Valle-Inclán, los gnomos y el tesoro escondido
/Dos grandes, Valle-Inclán y el teósofo y sabio Mario Roso de Luna, y un tesoro escondido. «No quiero la opulencia, amigo Mario —le decía Valle a Roso de Luna—, sino un decoroso bienestar. Ayúdeme a localizar uno de esos tesoros», es una de las grandes frases que aparecen en la novela de Ramón J. Sender El verdugo afable (1952), donde recoge un curioso encuentro entre dos hombres que escribieron parte de la historia de su tiempo.
Ambos eran buenos amigos. Roso de Luna dedicó De gentes de otro mundo (1917), perteneciente a su monumental Biblioteca de las Maravillas, a Valle-Inclán y, este, a su vez, admiraba al sabio y nunca ocultó su fascinación por el mundo esotérico. Roso de Luna, con fama de adivino y ocultista con capacidades mágicas (Ramón y Cajal, lo describió como «nuestro elocuente escritor y simpático brujo»), fue consultado por su colega Valle-Inclán sobre un misterioso tesoro. Valle-Inclán, que se encontraba en una situación económica precaria, le preguntó mediante una carta acerca de un tesoro que había permanecido oculto durante siglos. Roso de Luna, sin dudarlo, aseguró que no andaba descaminado: el tesoro existía y había pertenecido a un rey moro de Guadalajara: «Guadalajara quiere decir en árabe “río del excremento”, pero no todo lo que llevaba el río era escoria. Tuvo también oro», añadió. Además, para feliz sorpresa de su amigo, indicó su ubicación exacta: entre el río y la arboleda antiguamente conocida como Morabito de Abd-Ala. Sin embargo, la alegría de Valle-Inclán duró muy poco. Había problemas, escollos importantes:
«Sí —dijo Roso de Luna —. Hay siete gnomos».
«Debí figurármelo. Siete. ¿Y los gnomos se muestran propicios?».
«Hasta ahora, sí, don Ramón. Pero hay que esperar».

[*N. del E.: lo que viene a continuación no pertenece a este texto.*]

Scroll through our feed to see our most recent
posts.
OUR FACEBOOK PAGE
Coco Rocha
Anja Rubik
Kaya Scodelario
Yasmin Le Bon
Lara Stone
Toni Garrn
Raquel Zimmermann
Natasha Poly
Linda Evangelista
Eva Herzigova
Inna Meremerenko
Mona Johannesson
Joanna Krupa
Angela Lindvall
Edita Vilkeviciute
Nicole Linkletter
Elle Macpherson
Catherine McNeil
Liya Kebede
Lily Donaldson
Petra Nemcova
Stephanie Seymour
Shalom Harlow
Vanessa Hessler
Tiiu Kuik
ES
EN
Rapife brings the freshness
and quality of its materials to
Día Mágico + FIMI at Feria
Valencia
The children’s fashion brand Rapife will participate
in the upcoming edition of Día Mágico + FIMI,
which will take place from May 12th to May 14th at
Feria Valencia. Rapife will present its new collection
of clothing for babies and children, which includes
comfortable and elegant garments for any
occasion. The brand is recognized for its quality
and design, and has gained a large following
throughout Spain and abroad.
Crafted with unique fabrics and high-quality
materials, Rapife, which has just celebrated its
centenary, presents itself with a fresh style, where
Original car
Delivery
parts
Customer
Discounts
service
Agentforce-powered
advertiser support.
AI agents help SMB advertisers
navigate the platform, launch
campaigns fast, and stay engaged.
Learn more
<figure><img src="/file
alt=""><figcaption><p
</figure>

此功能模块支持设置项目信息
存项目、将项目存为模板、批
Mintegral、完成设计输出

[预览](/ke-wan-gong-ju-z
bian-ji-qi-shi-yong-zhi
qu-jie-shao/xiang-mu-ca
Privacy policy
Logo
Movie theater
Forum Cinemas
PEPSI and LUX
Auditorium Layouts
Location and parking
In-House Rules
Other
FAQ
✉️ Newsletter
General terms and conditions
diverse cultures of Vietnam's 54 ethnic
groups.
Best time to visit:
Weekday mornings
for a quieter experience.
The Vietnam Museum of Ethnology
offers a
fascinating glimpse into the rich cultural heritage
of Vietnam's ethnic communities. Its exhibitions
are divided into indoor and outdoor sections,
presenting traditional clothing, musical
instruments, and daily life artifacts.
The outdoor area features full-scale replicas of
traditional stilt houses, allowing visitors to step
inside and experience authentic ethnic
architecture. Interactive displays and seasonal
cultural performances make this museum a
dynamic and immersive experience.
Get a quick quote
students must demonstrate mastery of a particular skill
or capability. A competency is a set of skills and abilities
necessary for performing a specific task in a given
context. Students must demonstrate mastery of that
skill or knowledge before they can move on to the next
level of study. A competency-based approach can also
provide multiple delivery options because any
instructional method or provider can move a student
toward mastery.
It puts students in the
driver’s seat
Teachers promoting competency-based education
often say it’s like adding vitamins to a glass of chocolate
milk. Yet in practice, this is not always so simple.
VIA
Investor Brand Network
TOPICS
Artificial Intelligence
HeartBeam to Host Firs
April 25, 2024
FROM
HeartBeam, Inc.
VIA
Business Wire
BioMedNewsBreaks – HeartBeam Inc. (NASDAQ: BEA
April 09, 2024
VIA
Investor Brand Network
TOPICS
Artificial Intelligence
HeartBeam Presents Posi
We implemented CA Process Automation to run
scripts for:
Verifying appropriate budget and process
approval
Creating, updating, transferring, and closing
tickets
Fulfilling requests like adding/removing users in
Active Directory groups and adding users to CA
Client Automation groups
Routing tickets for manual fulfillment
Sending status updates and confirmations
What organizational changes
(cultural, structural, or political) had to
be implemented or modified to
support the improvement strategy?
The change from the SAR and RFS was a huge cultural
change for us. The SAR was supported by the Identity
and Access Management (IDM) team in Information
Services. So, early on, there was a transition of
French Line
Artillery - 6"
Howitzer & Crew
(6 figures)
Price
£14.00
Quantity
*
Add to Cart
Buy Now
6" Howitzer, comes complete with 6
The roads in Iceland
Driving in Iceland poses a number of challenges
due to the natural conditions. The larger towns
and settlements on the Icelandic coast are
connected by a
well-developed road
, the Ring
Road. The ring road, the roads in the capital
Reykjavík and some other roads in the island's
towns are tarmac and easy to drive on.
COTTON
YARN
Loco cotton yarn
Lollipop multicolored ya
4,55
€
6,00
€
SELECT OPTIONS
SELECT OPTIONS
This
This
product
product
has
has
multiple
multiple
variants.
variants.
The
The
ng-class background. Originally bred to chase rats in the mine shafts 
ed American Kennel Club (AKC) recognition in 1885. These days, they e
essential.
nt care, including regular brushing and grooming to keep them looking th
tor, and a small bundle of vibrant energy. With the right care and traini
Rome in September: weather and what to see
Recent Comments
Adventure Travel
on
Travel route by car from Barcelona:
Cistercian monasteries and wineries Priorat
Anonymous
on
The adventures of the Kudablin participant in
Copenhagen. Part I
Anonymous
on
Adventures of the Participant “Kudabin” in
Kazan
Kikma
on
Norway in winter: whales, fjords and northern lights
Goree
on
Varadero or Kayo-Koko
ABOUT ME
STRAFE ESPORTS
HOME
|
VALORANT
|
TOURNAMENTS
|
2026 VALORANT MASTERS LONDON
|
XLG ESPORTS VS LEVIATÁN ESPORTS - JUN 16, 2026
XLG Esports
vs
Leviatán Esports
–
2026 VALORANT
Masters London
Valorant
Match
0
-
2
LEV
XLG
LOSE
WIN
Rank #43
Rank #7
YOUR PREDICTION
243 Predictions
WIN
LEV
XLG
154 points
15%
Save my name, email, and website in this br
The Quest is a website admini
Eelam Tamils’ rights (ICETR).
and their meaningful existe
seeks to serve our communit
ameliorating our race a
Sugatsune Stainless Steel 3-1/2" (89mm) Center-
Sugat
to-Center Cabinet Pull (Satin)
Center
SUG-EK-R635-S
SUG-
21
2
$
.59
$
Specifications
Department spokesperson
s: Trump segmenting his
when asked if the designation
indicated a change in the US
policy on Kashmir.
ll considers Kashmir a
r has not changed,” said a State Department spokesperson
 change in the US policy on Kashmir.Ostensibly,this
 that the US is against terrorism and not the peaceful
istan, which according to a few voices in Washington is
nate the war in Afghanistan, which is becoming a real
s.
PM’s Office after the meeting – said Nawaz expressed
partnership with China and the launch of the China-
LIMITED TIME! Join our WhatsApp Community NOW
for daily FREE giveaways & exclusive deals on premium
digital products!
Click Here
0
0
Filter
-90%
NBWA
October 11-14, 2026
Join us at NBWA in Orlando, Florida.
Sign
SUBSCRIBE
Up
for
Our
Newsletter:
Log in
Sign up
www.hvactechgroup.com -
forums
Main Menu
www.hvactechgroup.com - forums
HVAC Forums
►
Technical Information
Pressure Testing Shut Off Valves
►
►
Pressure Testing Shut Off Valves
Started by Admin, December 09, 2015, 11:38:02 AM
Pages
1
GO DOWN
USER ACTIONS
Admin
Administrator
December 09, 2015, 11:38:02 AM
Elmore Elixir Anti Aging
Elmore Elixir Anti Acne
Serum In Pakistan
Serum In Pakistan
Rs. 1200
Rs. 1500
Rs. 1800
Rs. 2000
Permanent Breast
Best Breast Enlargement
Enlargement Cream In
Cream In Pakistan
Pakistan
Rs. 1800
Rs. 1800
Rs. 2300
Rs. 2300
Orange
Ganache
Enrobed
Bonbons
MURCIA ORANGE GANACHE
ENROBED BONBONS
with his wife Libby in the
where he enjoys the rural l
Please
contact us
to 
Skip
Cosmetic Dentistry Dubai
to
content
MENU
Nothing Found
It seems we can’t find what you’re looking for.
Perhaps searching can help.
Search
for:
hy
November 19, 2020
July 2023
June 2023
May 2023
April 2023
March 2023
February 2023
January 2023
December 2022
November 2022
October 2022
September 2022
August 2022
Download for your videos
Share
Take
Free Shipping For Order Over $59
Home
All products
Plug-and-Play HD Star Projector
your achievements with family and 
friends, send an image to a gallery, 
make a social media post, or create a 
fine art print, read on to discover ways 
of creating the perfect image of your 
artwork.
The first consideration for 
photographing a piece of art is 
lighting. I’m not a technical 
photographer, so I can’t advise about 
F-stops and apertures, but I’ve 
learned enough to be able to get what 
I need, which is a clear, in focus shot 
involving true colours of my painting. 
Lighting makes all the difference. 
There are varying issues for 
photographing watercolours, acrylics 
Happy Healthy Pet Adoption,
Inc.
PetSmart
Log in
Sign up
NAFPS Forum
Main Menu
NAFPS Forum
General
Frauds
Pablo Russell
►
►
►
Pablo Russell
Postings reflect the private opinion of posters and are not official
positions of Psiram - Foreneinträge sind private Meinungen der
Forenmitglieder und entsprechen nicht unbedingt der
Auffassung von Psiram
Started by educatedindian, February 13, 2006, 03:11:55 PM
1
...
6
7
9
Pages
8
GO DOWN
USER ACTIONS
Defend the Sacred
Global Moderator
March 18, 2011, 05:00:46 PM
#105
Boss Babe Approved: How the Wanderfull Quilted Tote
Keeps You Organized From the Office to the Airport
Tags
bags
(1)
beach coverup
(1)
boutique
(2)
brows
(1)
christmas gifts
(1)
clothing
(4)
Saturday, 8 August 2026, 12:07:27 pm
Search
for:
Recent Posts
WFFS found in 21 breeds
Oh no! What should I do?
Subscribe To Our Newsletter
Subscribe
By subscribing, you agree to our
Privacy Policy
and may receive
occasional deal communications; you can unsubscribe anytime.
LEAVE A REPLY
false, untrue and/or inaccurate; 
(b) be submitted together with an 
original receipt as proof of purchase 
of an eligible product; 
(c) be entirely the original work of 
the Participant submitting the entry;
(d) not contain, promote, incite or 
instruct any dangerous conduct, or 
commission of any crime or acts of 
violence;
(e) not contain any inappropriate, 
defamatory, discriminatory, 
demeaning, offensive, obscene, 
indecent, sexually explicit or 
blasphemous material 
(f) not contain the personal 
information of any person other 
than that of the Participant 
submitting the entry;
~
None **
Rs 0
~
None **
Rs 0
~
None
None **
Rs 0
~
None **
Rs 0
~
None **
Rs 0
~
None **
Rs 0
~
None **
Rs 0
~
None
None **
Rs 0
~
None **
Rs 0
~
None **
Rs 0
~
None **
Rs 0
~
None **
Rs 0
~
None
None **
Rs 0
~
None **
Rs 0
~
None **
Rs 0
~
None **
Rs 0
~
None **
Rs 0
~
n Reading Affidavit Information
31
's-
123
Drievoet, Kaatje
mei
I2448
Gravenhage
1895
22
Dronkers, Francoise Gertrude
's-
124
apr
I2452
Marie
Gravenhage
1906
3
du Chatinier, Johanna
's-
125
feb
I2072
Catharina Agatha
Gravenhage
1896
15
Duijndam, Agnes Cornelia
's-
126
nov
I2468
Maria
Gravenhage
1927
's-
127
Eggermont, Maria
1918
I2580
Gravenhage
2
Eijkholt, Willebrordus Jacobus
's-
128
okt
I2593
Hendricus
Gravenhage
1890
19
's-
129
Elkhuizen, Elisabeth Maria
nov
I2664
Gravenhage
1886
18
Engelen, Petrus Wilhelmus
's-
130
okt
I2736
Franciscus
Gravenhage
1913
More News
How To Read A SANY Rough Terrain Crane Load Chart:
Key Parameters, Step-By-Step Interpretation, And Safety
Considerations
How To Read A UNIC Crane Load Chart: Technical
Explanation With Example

Al parecer, el Mago de Logrosán, como era conocido Roso de Luna, sí que había tenido una revelación, pero en esta se aseguraba que Valle-Inclán, una vez localizado el botín, haría un mal uso de la fortuna. «Roso de Luna —escribió Ramón J. Sender— insistió en que no podía poner en manos de Valle-Inclán una fortuna sabiendo que iba a hacer de ella un uso irregular. El mago, gordo, pequeño, sonrosado, con la punta del cigarrillo turco iluminando a cada inhalación la tenacita de plata, con los ojos pequeños y brillantes, parecía una especie de superintendente secreto y universal de los gnomos».
Valle-Inclán fue un empedernido buscador de tesoros. Devoto de El libro magno de San Cipriano (1892), un grimorio muy célebre en la época, intentó hallar más de un tesoro siguiendo los consejos de este. El libro está atribuido a San Cipriano de Antioquia, y buena parte de este se dedica a hacer referencias a legendarios tesoros, incluyendo también, en muchas de sus ediciones, una lista de tesoros del Reino de Galicia y de partes de Portugal, con localizaciones detalladas de dónde encontrarlos.
Ricardo Baroja, que fue quien sacó a relucir esta sorprendente historia que le había contado el mismo J. Sender en una de sus visitas al Ateneo de Madrid, comentó los infructuosos esfuerzos de Valle-Inclán por hacer fortuna gracias al mundo oculto. Pero incluso lo invisible tiene sus desagradables sorpresas y no siempre sale todo como uno desearía: cuando no erraba en sus cálculos, estaba custodiado por malvados gnomos.